---- Information given
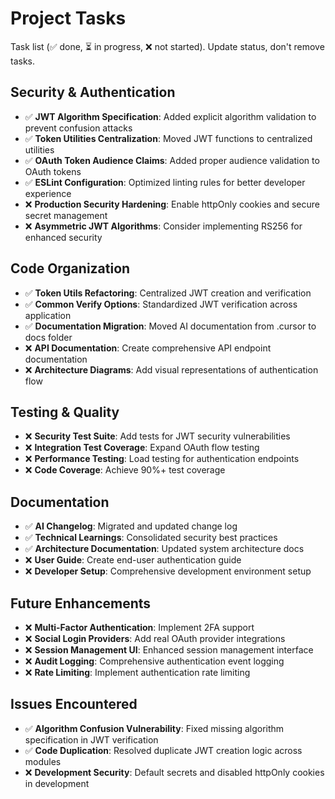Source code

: # Project Tasks

Task list (✅ done, ⏳ in progress, ❌ not started). Update status, don't remove tasks.

## Security & Authentication

- ✅ **JWT Algorithm Specification**: Added explicit algorithm validation to prevent confusion attacks
- ✅ **Token Utilities Centralization**: Moved JWT functions to centralized utilities
- ✅ **OAuth Token Audience Claims**: Added proper audience validation to OAuth tokens
- ✅ **ESLint Configuration**: Optimized linting rules for better developer experience
- ❌ **Production Security Hardening**: Enable httpOnly cookies and secure secret management
- ❌ **Asymmetric JWT Algorithms**: Consider implementing RS256 for enhanced security

## Code Organization

- ✅ **Token Utils Refactoring**: Centralized JWT creation and verification
- ✅ **Common Verify Options**: Standardized JWT verification across application
- ✅ **Documentation Migration**: Moved AI documentation from .cursor to docs folder
- ❌ **API Documentation**: Create comprehensive API endpoint documentation
- ❌ **Architecture Diagrams**: Add visual representations of authentication flow

## Testing & Quality

- ❌ **Security Test Suite**: Add tests for JWT security vulnerabilities
- ❌ **Integration Test Coverage**: Expand OAuth flow testing
- ❌ **Performance Testing**: Load testing for authentication endpoints
- ❌ **Code Coverage**: Achieve 90%+ test coverage

## Documentation

- ✅ **AI Changelog**: Migrated and updated change log
- ✅ **Technical Learnings**: Consolidated security best practices
- ✅ **Architecture Documentation**: Updated system architecture docs
- ❌ **User Guide**: Create end-user authentication guide
- ❌ **Developer Setup**: Comprehensive development environment setup

## Future Enhancements

- ❌ **Multi-Factor Authentication**: Implement 2FA support
- ❌ **Social Login Providers**: Add real OAuth provider integrations
- ❌ **Session Management UI**: Enhanced session management interface
- ❌ **Audit Logging**: Comprehensive authentication event logging
- ❌ **Rate Limiting**: Implement authentication rate limiting

## Issues Encountered

- ✅ **Algorithm Confusion Vulnerability**: Fixed missing algorithm specification in JWT verification
- ✅ **Code Duplication**: Resolved duplicate JWT creation logic across modules
- ❌ **Development Security**: Default secrets and disabled httpOnly cookies in development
--------
Your task:
Give back the records above exactly, limited to the lines between the one holding "- ✅ **JWT Algorithm" and the one holding "## Future Enhancements", inclusive.

Result of the task:
- ✅ **JWT Algorithm Specification**: Added explicit algorithm validation to prevent confusion attacks
- ✅ **Token Utilities Centralization**: Moved JWT functions to centralized utilities
- ✅ **OAuth Token Audience Claims**: Added proper audience validation to OAuth tokens
- ✅ **ESLint Configuration**: Optimized linting rules for better developer experience
- ❌ **Production Security Hardening**: Enable httpOnly cookies and secure secret management
- ❌ **Asymmetric JWT Algorithms**: Consider implementing RS256 for enhanced security

## Code Organization

- ✅ **Token Utils Refactoring**: Centralized JWT creation and verification
- ✅ **Common Verify Options**: Standardized JWT verification across application
- ✅ **Documentation Migration**: Moved AI documentation from .cursor to docs folder
- ❌ **API Documentation**: Create comprehensive API endpoint documentation
- ❌ **Architecture Diagrams**: Add visual representations of authentication flow

## Testing & Quality

- ❌ **Security Test Suite**: Add tests for JWT security vulnerabilities
- ❌ **Integration Test Coverage**: Expand OAuth flow testing
- ❌ **Performance Testing**: Load testing for authentication endpoints
- ❌ **Code Coverage**: Achieve 90%+ test coverage

## Documentation

- ✅ **AI Changelog**: Migrated and updated change log
- ✅ **Technical Learnings**: Consolidated security best practices
- ✅ **Architecture Documentation**: Updated system architecture docs
- ❌ **User Guide**: Create end-user authentication guide
- ❌ **Developer Setup**: Comprehensive development environment setup

## Future Enhancements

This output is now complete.